▶ [Testo da analizzare]:
···

È questo forse il cambiamento più interessante operato da Boris nella sua quarta stagione, in cui ritroviamo più o meno tutti i personaggi intenti a tentare di aggiornare vecchi codici comportamentali e mantra in un mondo dominato dagli americani. D’accordo che “l’America non se la sono scoperti da soli”, ma come chiosa Corinna (inaspettata fonte di saggezza sul set) “sono Americani ma mica sono scemi”. Gli ex di Occhi del cuore nuotano in una nuova boccia, capitanati da un Alessandro che ha fatto il salto di qualità, ma che non riesce a scrollarsi di dosso la natura masochista dei suoi inizi. Il punto di questa stagione sembra proprio essere quello di tentare di capire se il vecchio modo di fare “a la cazzo di cane” del team Ferretti la spunterà, portando a casa stipendio e risultato, ammazzando la qualità per strada per soddisfare i nuovi, enigmatici padroni del gioco. Le piattaforme riusciranno a cambiare davvero qualcosa o hanno ragione gli sceneggiatori (come sempre) quando dicono che “l’algoritmo non può neanche rompere il cazzo”?

Boris insomma combatte la sua stessa natura. Non è più una serie giovane, il suo marchio indelebile l’ha già lasciato e a quasi nessuno è mai riuscita una seconda rivoluzione. Anche perché quello che è profondamente cambiato è il pubblico che guarda Boris. Eravamo un po’ tutti Alessandro al primo episodio, in quel lontano 2007. Boris girava più in versione pirata che su Fox e stupiva un pubblico che credeva ancora in larga parte a quello che oggi chiameremmo lo storytelling che la televisione fa del suo lato artistico nel produrre fiction. Oggi, appunto, maneggiamo con nonchalance lo stesso gergo tecnico di chi quel sogno tenta di ricrearlo, muovendoci sui medesimi livelli di cinismo e distacco. Nella stanzetta degli sceneggiatori di Boris ormai abbiamo preso residenza anche noi. Sul come vediamo le serie oggi ci sarebbe tanto da dire, tantissimo da criticare, ma (almeno per ora) Boris continua a nuotare nella boccia del backstage. Per questo motivo diventa particolarmente difficile per la serie risultare dissacrante come un tempo, a meno di non prendersi gioco di noi. I suoi personaggi e i suoi bersagli li abbiamo già colpiti noi con le nostre cattivissime frecciate sui social, mentre twittavamo in diretta, un occhio allo schermo della TV e uno allo schermo dello smartphone.

···

▶ [Dettagli del compito]: Come proseguiresti il testo sulla quarta stagione di Boris, riprendendo subito dopo l'ultima frase?

[Voci di dati archiviati]
···

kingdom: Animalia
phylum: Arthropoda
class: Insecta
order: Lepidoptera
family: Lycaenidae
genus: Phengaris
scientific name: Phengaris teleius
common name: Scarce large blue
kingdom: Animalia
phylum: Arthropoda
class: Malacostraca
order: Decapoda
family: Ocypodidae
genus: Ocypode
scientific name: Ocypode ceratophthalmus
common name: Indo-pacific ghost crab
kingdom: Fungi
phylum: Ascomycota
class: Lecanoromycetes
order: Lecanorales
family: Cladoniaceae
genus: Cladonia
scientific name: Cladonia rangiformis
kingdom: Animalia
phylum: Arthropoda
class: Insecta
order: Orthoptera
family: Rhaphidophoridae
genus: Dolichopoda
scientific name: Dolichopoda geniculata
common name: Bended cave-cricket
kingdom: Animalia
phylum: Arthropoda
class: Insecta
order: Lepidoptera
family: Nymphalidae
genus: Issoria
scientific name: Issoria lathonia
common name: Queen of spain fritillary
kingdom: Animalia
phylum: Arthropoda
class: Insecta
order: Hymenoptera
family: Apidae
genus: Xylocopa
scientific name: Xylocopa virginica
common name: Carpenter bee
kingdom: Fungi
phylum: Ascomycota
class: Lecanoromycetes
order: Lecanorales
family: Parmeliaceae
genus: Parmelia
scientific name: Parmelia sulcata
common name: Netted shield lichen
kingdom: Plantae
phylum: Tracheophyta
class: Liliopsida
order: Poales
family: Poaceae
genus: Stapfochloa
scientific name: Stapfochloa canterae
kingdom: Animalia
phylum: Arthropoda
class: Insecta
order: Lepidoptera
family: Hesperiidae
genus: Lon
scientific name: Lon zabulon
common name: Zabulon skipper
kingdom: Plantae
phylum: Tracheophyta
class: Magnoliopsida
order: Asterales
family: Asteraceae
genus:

···

▶ [Risposta scritta]:
Nei primi due episodi dei sei che compongono la quarta stagione di Boris si trova un mescolone di battute sarcastiche talvolta riuscite, talvolta un po’ malinconiche rispetto alla “poesia dei set di una volta”, ogni tanto uscite che vorrebbero graffiare ma risultano spuntate. La serie decide di abbracciare il suo rapporto ormai strettissimo con la realtà, da cui una volta era più distante. Gli occhi del cuore era uno specchio della serialità italiana, ma anche uno spazio totalmente fittizio. In un presente in cui la distanza tra pubblico e autori è pressoché azzerata, a cui una serie è richiesto di parlare di sé e di rivolgersi direttamente al proprio pubblico, quanto resisterà la quarta parete già sottile di questo show? Boris 4 si apre con ben due cenni alla realtà del gruppo che ha creato concretamente uno dei grandi capolavori della televisione nostrana. Boris quindi è ben ancorata al presente, tanto che, forse un po’ involontariamente, finisce per rendere molto sottile il confine tra la sua storia fittizia e quella produttiva reale. Non è necessariamente un male ma, come ricorda uno sceneggiatore, l’inferno è pieno di quarte stagioni.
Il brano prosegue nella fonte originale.